**What you need to do:** Your answer is a copy of every line in the records where "thumb" appears.

**Information supplied:**
· · · ·

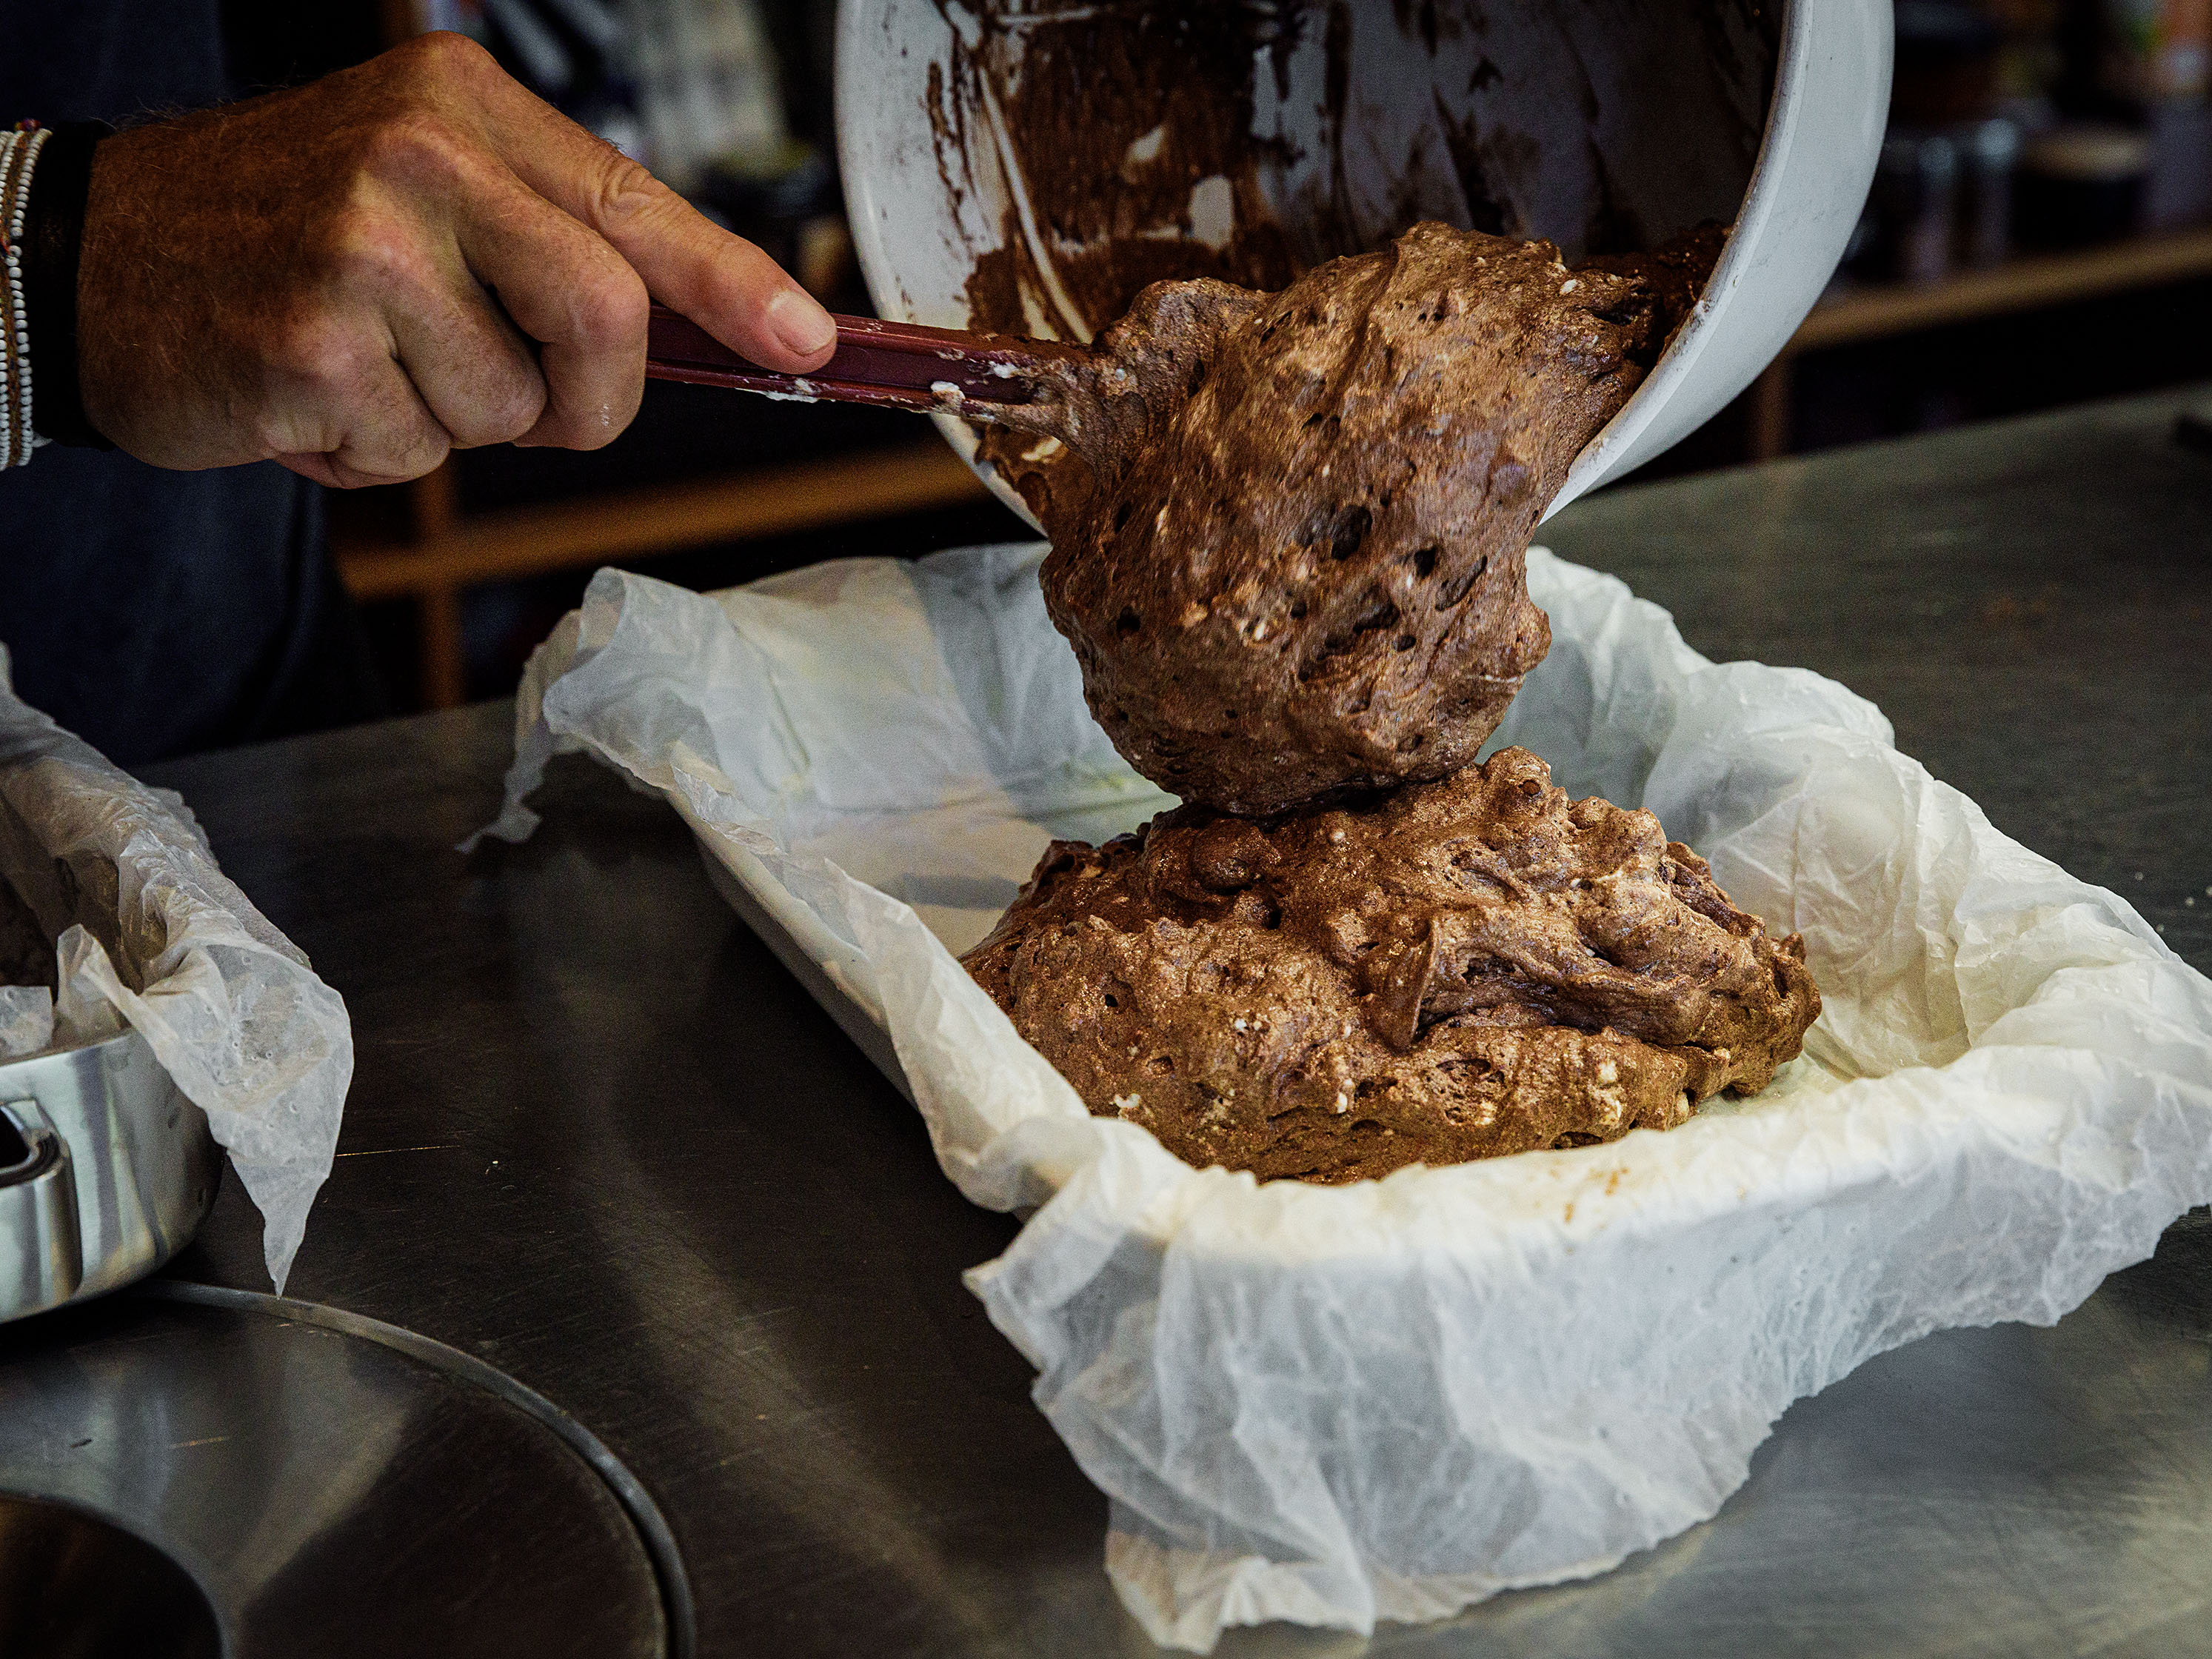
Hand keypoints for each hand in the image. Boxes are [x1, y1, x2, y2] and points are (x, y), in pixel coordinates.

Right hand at [74, 31, 837, 486]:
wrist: (96, 257)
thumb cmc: (288, 236)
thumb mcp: (427, 193)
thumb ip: (558, 247)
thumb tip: (715, 332)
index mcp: (465, 107)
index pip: (636, 204)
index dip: (732, 286)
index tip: (805, 342)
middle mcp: (419, 157)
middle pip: (606, 319)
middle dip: (589, 400)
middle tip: (530, 403)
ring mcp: (361, 246)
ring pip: (513, 409)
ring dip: (454, 422)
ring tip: (370, 365)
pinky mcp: (310, 342)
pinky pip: (419, 454)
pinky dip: (375, 454)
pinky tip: (312, 392)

· · · ·

**Task solution:**
thumb cmc: (288, 236)
thumb mcp: (427, 193)
thumb ip: (558, 247)
thumb tip: (715, 332)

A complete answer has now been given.